**Problem details**
Copy out the whole listing below line by line, with no changes to any character.

[Chart interpretation exercises]
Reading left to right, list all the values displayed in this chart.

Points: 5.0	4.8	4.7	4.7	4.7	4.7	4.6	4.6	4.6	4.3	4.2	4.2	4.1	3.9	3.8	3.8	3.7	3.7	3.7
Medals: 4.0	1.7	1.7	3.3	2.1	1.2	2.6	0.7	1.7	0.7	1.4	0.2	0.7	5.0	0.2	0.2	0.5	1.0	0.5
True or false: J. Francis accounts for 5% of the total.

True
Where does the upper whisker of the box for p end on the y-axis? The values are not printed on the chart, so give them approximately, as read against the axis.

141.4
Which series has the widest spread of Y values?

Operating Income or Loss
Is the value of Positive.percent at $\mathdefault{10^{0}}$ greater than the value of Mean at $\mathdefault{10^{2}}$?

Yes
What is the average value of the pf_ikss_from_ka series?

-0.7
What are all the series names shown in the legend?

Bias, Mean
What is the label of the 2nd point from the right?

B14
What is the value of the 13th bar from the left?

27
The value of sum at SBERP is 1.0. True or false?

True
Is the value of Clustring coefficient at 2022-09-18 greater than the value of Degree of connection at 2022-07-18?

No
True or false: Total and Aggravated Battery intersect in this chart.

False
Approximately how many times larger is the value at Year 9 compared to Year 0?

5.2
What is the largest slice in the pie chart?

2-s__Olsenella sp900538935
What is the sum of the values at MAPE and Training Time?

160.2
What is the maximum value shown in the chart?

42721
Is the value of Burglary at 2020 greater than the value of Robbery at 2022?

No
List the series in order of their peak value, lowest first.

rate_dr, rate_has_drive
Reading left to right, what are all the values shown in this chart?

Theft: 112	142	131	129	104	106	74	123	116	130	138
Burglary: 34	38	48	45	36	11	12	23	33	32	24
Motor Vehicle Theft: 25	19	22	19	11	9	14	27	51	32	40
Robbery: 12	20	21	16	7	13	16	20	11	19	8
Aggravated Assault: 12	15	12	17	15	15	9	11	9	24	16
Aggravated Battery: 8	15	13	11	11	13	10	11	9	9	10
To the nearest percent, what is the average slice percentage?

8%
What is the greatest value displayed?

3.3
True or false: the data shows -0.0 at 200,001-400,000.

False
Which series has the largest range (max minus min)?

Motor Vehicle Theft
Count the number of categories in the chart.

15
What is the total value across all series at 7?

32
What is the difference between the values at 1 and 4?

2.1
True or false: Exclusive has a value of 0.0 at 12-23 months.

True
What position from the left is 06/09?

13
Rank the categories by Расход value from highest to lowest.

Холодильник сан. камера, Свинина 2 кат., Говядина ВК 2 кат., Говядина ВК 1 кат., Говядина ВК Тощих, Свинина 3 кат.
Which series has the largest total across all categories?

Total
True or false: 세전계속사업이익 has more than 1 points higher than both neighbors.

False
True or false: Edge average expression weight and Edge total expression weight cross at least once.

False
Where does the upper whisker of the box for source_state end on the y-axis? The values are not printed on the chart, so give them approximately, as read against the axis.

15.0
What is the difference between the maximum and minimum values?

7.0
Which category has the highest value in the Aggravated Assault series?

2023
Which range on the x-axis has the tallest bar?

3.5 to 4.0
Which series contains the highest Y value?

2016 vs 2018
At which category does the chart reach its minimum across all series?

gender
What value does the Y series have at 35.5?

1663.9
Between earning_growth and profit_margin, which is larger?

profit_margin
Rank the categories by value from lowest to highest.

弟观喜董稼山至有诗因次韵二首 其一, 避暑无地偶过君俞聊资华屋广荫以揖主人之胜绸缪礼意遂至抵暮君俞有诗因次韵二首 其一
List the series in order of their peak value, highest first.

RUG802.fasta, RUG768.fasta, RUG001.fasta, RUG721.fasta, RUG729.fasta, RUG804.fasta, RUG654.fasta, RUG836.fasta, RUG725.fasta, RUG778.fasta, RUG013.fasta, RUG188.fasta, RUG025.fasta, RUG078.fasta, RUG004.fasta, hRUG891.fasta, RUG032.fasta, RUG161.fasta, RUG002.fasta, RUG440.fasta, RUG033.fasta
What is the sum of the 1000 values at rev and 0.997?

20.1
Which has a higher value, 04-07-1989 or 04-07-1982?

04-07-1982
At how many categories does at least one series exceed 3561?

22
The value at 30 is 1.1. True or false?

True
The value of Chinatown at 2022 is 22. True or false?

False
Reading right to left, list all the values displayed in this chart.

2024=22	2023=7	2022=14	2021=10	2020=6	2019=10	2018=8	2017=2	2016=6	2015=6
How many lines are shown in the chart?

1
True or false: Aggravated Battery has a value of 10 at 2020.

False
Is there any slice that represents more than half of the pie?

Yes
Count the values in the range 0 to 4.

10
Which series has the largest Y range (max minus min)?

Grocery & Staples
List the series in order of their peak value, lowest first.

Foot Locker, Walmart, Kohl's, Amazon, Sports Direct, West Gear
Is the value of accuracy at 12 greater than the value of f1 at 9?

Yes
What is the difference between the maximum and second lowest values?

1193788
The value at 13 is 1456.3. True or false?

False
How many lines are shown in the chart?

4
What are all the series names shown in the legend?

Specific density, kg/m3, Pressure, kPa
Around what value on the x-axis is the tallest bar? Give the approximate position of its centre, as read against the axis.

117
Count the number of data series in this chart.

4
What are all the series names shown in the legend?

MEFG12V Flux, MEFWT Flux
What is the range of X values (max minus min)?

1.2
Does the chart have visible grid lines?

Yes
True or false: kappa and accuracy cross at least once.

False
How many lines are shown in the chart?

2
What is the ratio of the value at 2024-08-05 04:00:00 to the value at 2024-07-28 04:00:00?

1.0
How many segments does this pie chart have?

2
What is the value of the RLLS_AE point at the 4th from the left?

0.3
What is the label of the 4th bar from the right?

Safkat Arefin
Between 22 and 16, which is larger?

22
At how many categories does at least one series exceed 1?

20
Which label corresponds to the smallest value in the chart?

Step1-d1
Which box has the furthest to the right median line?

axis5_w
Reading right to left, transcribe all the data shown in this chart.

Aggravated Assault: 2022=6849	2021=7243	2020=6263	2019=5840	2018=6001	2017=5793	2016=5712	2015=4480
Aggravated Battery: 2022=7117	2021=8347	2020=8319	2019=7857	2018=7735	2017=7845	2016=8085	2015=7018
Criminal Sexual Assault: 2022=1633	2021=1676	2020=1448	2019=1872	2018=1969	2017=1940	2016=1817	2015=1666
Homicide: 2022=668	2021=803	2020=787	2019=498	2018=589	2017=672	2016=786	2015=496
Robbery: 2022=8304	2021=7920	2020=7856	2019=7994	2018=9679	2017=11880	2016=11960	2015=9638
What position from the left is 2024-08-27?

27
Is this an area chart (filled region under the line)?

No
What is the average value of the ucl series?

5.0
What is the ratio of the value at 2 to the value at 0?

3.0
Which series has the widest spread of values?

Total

**Result of the task**
Reading left to right, list all the values displayed in this chart.

Points: 5.0	4.8	4.7	4.7	4.7	4.7	4.6	4.6	4.6	4.3	4.2	4.2	4.1	3.9	3.8	3.8	3.7	3.7	3.7
Medals: 4.0	1.7	1.7	3.3	2.1	1.2	2.6	0.7	1.7	0.7	1.4	0.2	0.7	5.0	0.2	0.2	0.5	1.0	0.5
True or false: J. Francis accounts for 5% of the total.

True
Where does the upper whisker of the box for p end on the y-axis? The values are not printed on the chart, so give them approximately, as read against the axis.

141.4
Which series has the widest spread of Y values?

Operating Income or Loss
Is the value of Positive.percent at $\mathdefault{10^{0}}$ greater than the value of Mean at $\mathdefault{10^{2}}$?

Yes
What is the average value of the pf_ikss_from_ka series?

-0.7
What are all the series names shown in the legend?

Bias, Mean
What is the label of the 2nd point from the right?

B14
What is the value of the 13th bar from the left?

27
The value of sum at SBERP is 1.0. True or false?

True
Is the value of Clustring coefficient at 2022-09-18 greater than the value of Degree of connection at 2022-07-18?

No
True or false: Total and Aggravated Battery intersect in this chart.

False
Approximately how many times larger is the value at Year 9 compared to Year 0?

5.2
What is the largest slice in the pie chart?

2-s__Olsenella sp900538935
What is the sum of the values at MAPE and Training Time?

160.2
What is the maximum value shown in the chart?

42721
Is the value of Burglary at 2020 greater than the value of Robbery at 2022?

No
List the series in order of their peak value, lowest first.

rate_dr, rate_has_drive
Reading left to right, what are all the values shown in this chart?

Theft: 112	142	131	129	104	106	74	123	116	130	138
Burglary: 34	38	48	45	36	11	12	23	33	32	24
Motor Vehicle Theft: 25	19	22	19	11	9	14	27	51	32	40
Robbery: 12	20	21	16	7	13	16	20	11	19	8
Aggravated Assault: 12	15	12	17	15	15	9	11	9	24	16
Aggravated Battery: 8	15	13	11	11	13	10	11	9	9	10
To the nearest percent, what is the average slice percentage?

8%
What is the greatest value displayed?

3.3
True or false: the data shows -0.0 at 200,001-400,000.

False
Which series has the largest range (max minus min)?

Motor Vehicle Theft
Count the number of categories in the chart.

15
What is the total value across all series at 7?

32
What is the difference between the values at 1 and 4?

2.1
True or false: Exclusive has a value of 0.0 at 12-23 months.

True
What position from the left is 06/09?

13
Rank the categories by Расход value from highest to lowest.

Холодильник сан. камера, Свинина 2 кат., Говядина ВК 2 кат., Говядина ВК 1 кат., Говядина ВК Тощих, Свинина 3 кат.
Which series has the largest total across all categories?

Total
True or false: 세전계속사업이익 has more than 1 points higher than both neighbors.

False
True or false: Edge average expression weight and Edge total expression weight cross at least once.

False
Where does the upper whisker of the box for source_state end on the y-axis? The values are not printed on the chart, so give them approximately, as read against the axis.

15.0
What is the difference between the maximum and minimum values?

7.0
Which category has the highest value in the Aggravated Assault series?

2023
Which range on the x-axis has the tallest bar?

3.5 to 4.0
Which series contains the highest Y value?

2016 vs 2018
At which category does the chart reach its minimum across all series?

gender
What value does the Y series have at 35.5?

1663.9
Between earning_growth and profit_margin, which is larger?

profit_margin
Rank the categories by value from lowest to highest.

弟观喜董稼山至有诗因次韵二首 其一, 避暑无地偶过君俞聊资华屋广荫以揖主人之胜绸缪礼意遂至抵暮君俞有诗因次韵二首 其一
List the series in order of their peak value, highest first.

RUG802.fasta, RUG768.fasta, RUG001.fasta, RUG721.fasta, RUG729.fasta, RUG804.fasta, RUG654.fasta, RUG836.fasta, RUG725.fasta, RUG778.fasta, RUG013.fasta, RUG188.fasta, RUG025.fasta, RUG078.fasta, RUG004.fasta, hRUG891.fasta, RUG032.fasta, RUG161.fasta, RUG002.fasta, RUG440.fasta, RUG033.fasta
What is the sum of the 1000 values at rev and 0.997?

20.1
Which has a higher value, 04-07-1989 or 04-07-1982?

04-07-1982
At how many categories does at least one series exceed 3561?

22
The value at 30 is 1.1. True or false?

True
The value of Chinatown at 2022 is 22. True or false?

False
Reading right to left, list all the values displayed in this chart.

2024=22	2023=7	2022=14	2021=10	2020=6	2019=10	2018=8	2017=2	2016=6	2015=6
How many lines are shown in the chart?

1
True or false: Aggravated Battery has a value of 10 at 2020.

False
Is there any slice that represents more than half of the pie?

Yes
Count the values in the range 0 to 4.

10
Which series has the largest Y range (max minus min)?

Grocery & Staples
List the series in order of their peak value, lowest first.

Foot Locker, Walmart, Kohl's, Amazon, Sports Direct, West Gear
Is the value of accuracy at 12 greater than the value of f1 at 9?

Yes
What is the difference between the maximum and second lowest values?

1193788
The value at 13 is 1456.3. True or false?

False
How many lines are shown in the chart?

4
What are all the series names shown in the legend?

Specific density, kg/m3, Pressure, kPa
Around what value on the x-axis is the tallest bar? Give the approximate position of its centre, as read against the axis.

117
Count the number of data series in this chart.

4
What are all the series names shown in the legend?

MEFG12V Flux, MEFWT Flux
What is the range of X values (max minus min)?

1.2
Does the chart have visible grid lines?

Yes
True or false: kappa and accuracy cross at least once.

False
How many lines are shown in the chart?

2
What is the ratio of the value at 2024-08-05 04:00:00 to the value at 2024-07-28 04:00:00?

1.0
How many segments does this pie chart have?

2
What is the value of the RLLS_AE point at the 4th from the left?

0.3
What is the label of the 4th bar from the right?

Safkat Arefin
Between 22 and 16, which is larger?

22
At how many categories does at least one series exceed 1?

20
Which label corresponds to the smallest value in the chart?

Step1-d1
Which box has the furthest to the right median line?

axis5_w
Reading right to left, transcribe all the data shown in this chart.

Aggravated Assault: 2022=6849	2021=7243	2020=6263	2019=5840	2018=6001	2017=5793	2016=5712	2015=4480
Aggravated Battery: 2022=7117	2021=8347	2020=8319	2019=7857	2018=7735	2017=7845	2016=8085	2015=7018
Criminal Sexual Assault: 2022=1633	2021=1676	2020=1448	2019=1872	2018=1969	2017=1940	2016=1817	2015=1666
Homicide: 2022=668	2021=803	2020=787	2019=498	2018=589	2017=672	2016=786	2015=496
Robbery: 2022=8304	2021=7920	2020=7856	2019=7994	2018=9679	2017=11880	2016=11960	2015=9638
What position from the left is 2024-08-27?

27
Is this an area chart (filled region under the line)?

No
What is the average value of the ucl series?

5.0
What is the ratio of the value at 2 to the value at 0?

3.0
Which series has the widest spread of values?

Total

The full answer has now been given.